Dr. Latza erwarb im Jahr 1993 insgesamt 22 Bilder einer Themensammlung des im gleichen Jahr verstorbenen Künstlers Werner Becker . Nach etlichen Ausstellungen wurden die Arbeiten in einer Dachkammer des ehemaligen Zechenhauses des Besucherbergwerkes bis zur Restaurierung des Gebäudes zwischengelagert. Nachdem auf Initiative des dortigen Betreibervereins und der Witwe des Künstlers das städtische Kulturamt um Hilfe bei der sachgerechten Lagerung der wertvollen Arbeiten gebeten wurde, fand zunächst im Jahr 2005 eine Ausstellung in der städtischen Rathausgalerie statt, um die Bilder in das Gedächtnis der St. Ingberter Öffentlichkeit zurück zu rufen. Kurze Zeit danach entschied sich der Eigentümer der Sammlung, Dr. Latza, die Bildersammlung der Stadt St. Ingbert zu überlassen mit der Auflage, dass dafür ein geeigneter, öffentlich zugänglicher Ort zur Präsentation der Bilder bereit gestellt wird. Hierfür wurde das ehemalige Pumpenhaus in der Dudweilerstraße 90 als passender Ort gefunden. Die Malereien und Zeichnungen Werner Beckers, die ein wichtiges Stück Zeitgeschichte der Stadt St. Ingbert dokumentieren, finden an diesem industriegeschichtlich bedeutsamen Ort einen angemessenen Platz.

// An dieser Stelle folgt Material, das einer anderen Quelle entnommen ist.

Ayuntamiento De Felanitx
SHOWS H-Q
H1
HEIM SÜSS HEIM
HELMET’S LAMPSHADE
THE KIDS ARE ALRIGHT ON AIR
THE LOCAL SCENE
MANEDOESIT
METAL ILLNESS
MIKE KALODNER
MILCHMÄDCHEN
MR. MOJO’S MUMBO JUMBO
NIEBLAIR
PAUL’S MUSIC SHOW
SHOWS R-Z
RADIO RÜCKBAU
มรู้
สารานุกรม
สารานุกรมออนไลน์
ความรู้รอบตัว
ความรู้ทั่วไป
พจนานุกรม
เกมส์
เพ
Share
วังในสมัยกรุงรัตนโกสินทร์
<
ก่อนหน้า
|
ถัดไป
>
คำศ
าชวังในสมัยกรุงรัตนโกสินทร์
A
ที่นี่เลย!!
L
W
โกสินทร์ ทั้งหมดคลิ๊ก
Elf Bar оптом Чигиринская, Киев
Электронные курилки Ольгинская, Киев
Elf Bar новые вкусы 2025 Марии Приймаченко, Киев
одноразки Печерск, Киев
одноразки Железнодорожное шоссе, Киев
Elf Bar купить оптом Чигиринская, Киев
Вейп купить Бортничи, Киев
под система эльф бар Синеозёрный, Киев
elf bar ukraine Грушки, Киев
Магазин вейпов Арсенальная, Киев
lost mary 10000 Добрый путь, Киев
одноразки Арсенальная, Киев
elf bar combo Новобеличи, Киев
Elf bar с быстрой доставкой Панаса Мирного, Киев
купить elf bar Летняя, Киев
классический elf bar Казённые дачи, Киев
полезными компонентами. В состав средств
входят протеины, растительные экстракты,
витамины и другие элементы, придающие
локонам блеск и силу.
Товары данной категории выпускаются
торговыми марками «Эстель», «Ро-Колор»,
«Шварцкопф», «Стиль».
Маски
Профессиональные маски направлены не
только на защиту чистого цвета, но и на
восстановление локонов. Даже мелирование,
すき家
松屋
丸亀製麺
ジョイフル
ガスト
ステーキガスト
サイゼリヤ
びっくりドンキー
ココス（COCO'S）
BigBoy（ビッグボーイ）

Werner Becker arbeitete vor seiner künstlerischen Laufbahn von 1948 bis 1961 als Bergmann in den Gruben St.Ingbert und Jägersfreude, von 1961 bis 1988 war er beim St.Ingberter Eisenwerk beschäftigt. Mit eiserner Energie hatte der Künstler ab 1976 damit begonnen, seiner künstlerischen Begabung ein solides Fundament zu geben. Zu den eindrucksvollsten Bildern von Werner Becker gehört ein Zyklus mit zwanzig Motiven aus dem Bergmannsleben. Aus eigenem Erleben sind diese Grubenbilder entstanden, die in vorwiegend grauen und schwarzen Farbtönen die schwere Arbeit des Bergmannes „vor Ort“ widerspiegeln und ebenso an tödliche Unfälle erinnern wie auch an Felix, das letzte Grubenpferd. Von freudigen Ereignissen berichtet Werner Becker in hellen, leuchtenden Farben, beispielsweise von den Bergmannsfesten, die er in der St.Ingberter „Laabdell“ erlebt und mitgefeiert hat.

Der Künstler verarbeitet seine Erlebnisse, die angenehmen wie die schreckerfüllten des typischen Bergmannslebens, ebenso mittels gegenständlicher als auch abstrakter Malerei, wobei vielfach Szenen aus dem alltäglichen Erfahrungsbereich vermittelt werden. Diese an sich gegensätzlichen Richtungen scheinen in den Arbeiten des 1933 in St. Ingbert geborenen Werner Becker ihre Grenzen aufzulösen. Jede bewusste Formgestaltung lehnte er ab und kreierte spontan aus Flecken und Farbtupfen heraus die Motive mit surrealem Charakter.

Mit seinen Bildern erinnert Werner Becker an die Geschichte des Bergbaus und der Bergarbeit, die das Stadtbild, die Lebens- und Arbeitswelten von St. Ingbert entscheidend geprägt haben. Die Bilder machen gleichzeitig den Bedeutungswandel der Stadt vom ehemaligen Walddorf zur Industriestadt deutlich. Sich dieser Identitätsstiftung zu erinnern, bedeutet auch, sich einer neuen Standortbestimmung zu stellen. Gerade diese Entwicklung macht den „neuen alten“ Standort des ehemaligen Pumpenhauses im modernen Gewerbe- und Technologiepark in besonderer Weise prädestiniert als Ausstellungsort, fließen doch dort architektonisch und nutzungsbedingt mehrere Facetten der St. Ingberter Industriegeschichte zusammen.

Mit der Präsentation und der öffentlichen Unterzeichnung des Schenkungsvertrages möchte sich die Stadt bei allen Beteiligten an der Übergabe der Bilder bedanken.